= PROBLEM TO SOLVE =
Return every row from the one reading "common name: Field pansy" down to the last row, copied verbatim.

= INFORMATION GIVEN =

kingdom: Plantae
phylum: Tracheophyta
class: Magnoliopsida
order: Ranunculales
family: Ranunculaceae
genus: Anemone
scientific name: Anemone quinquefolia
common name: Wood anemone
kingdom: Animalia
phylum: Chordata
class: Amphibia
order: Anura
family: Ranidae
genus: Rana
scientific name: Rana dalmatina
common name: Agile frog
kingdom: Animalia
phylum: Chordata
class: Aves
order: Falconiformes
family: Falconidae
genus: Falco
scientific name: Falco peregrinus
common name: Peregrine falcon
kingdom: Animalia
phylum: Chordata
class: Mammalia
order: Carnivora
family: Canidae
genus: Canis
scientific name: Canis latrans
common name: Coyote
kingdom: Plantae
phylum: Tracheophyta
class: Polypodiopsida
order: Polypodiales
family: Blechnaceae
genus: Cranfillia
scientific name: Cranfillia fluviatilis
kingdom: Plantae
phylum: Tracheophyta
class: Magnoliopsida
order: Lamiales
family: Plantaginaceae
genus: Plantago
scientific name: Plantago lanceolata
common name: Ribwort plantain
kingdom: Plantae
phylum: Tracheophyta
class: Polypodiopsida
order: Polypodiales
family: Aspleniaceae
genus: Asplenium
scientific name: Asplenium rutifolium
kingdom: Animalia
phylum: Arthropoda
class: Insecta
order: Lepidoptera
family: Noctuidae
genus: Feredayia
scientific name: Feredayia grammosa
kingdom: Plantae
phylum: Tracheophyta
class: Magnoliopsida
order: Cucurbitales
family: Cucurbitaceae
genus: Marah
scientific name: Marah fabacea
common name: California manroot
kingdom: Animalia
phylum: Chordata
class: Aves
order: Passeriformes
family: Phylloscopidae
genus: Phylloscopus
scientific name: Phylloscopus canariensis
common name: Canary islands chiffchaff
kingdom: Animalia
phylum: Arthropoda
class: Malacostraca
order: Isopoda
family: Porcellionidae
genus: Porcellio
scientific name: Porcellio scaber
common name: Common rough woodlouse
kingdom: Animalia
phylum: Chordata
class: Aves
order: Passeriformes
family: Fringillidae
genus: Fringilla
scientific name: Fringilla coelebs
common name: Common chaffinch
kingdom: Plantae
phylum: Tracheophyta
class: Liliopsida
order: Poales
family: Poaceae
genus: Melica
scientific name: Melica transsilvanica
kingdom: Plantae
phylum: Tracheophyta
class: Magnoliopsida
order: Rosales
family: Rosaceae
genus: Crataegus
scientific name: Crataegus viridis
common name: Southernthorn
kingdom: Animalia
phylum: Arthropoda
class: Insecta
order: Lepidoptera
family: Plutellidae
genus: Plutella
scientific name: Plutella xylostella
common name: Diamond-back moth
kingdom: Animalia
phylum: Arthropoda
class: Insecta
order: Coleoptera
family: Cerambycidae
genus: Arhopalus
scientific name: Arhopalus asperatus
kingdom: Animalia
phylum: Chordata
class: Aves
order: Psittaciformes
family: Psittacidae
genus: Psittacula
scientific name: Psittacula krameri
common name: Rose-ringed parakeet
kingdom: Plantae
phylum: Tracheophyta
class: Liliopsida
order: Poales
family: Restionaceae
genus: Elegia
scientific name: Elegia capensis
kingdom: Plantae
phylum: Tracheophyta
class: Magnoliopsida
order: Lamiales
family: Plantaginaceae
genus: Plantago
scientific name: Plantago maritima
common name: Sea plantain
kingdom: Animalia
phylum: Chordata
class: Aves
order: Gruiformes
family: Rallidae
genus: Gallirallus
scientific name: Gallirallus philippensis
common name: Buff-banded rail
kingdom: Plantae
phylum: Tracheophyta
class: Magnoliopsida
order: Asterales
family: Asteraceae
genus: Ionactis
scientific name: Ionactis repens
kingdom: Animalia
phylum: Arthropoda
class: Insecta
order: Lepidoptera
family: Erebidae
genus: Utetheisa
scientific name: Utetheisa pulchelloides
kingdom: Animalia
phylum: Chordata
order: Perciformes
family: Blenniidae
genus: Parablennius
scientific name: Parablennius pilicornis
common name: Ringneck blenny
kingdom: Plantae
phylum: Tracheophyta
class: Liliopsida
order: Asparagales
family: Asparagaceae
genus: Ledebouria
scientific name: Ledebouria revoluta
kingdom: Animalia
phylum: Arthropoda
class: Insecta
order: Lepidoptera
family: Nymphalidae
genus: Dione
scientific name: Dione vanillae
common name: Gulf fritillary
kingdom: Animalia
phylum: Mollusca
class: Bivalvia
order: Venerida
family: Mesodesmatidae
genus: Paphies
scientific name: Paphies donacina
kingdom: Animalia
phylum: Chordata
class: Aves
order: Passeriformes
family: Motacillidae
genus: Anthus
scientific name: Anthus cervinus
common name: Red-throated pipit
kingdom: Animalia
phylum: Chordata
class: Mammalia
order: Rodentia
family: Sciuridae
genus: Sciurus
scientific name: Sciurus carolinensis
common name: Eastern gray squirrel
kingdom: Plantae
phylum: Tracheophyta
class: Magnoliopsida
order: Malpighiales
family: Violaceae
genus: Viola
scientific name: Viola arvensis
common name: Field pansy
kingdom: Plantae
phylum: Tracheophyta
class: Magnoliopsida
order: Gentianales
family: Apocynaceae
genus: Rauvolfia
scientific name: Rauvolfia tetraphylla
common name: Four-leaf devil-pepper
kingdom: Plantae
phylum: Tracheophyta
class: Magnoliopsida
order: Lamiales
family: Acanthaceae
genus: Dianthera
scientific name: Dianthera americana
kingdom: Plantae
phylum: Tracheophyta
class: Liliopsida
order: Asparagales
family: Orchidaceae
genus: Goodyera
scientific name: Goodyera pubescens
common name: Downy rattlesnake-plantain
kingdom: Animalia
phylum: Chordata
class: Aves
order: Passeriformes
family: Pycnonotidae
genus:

= RIGHT ANSWER =
common name: Field pansy
kingdom: Plantae
phylum: Tracheophyta
class: Magnoliopsida
order: Gentianales
family: Apocynaceae
genus: Rauvolfia
scientific name: Rauvolfia tetraphylla
common name: Four-leaf devil-pepper
kingdom: Plantae
phylum: Tracheophyta
class: Magnoliopsida
order: Lamiales
family: Acanthaceae
genus: Dianthera
scientific name: Dianthera americana
kingdom: Plantae
phylum: Tracheophyta
class: Liliopsida
order: Asparagales
family: Orchidaceae
genus: Goodyera
scientific name: Goodyera pubescens
common name: Downy rattlesnake-plantain
kingdom: Animalia
phylum: Chordata
class: Aves
order: Passeriformes
family: Pycnonotidae
genus:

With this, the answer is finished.